Looking at the two sentences together, the dilemma seems to be not exactly between two or more sinful options ('press the button and one man will die; do nothing and two men will die': academic ethicists love that kind of question), but between a sinful action and the risk of a greater sin later on. In Brideshead Revisited, Julia presents such a dilemma to her confessor: she can sleep with her fiancé Rex, or he will predictably fornicate with other women, which would be morally worse. In Evelyn Waugh's great phrase, 'the gentle old Jesuit would not give way.' No, no, absolutely not.
It is never justified to sin in order to avoid another sin. An example considered by St Augustine was suicide to avoid illicit sex.

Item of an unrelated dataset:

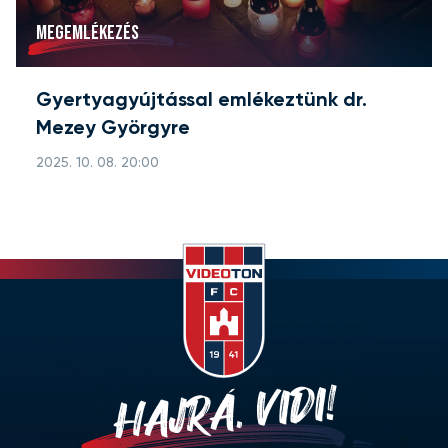
MEGEMLÉKEZÉS
Gyertyagyújtással emlékeztünk dr.
Mezey Györgyre
2025. 10. 08. 20:00
HAJRÁ, VIDI!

Augustine comments: in choosing to sin, we 'choose sin over innocence'. This is how morality works, in the Catholic tradition and, for that matter, in common sense. We aren't free to do whatever it takes to minimise the number of sins likely to be committed: lying to stop others lying more and worse, or murdering to stop more and worse murders. No, we are bound ourselves to avoid certain actions, and that limits the morally possible options we have. It would be convenient, or might seem so, if, as we seek the common good, we can take some short cuts and assassinate a few people, steal a few things, break a few laws, but no, we must go the long way round, and advance the common good by morally licit means.
This applies to our personal lives, as well as to public projects and politics. If your adulterous relationship isn't sustainable without sex, that is no justification at all for continuing the sex. If your children's education requires you to embezzle money from your employer, that is no justification at all for embezzlement. If your personal safety as a mafia thug requires you to beat up a series of people your bosses tell you to beat up, that is no justification at all for you to beat them up. We can sympathise with people in these situations, but they need to do the right thing. They need to free themselves from the apparant dilemma by accepting that they may not be able to prevent some bad things happening. There is, in truth, no real dilemma, no question of doing one wrong thing or else another wrong thing. There are options which are ruled out, morally, and there are options which are open to us. Of the latter, we must make the best of a situation which may be difficult, or disastrous. We can't try to solve our practical problems by committing injustices against others.
It may be this passage, and others like it, which make Cardinal Kasper think his position had been vindicated, since he has been advancing arguments about moral dilemmas, which I discussed here. As I have noted, however, the implications in this passage are not made explicit. I need to say more about the significance of a document which appears to encourage error, without explicitly doing so, but I have already pointed out that a pattern of pointing away from the teaching of the Church, when traditional practice and earlier documents point towards it, is a well-established one in the Church since the Second Vatican Council.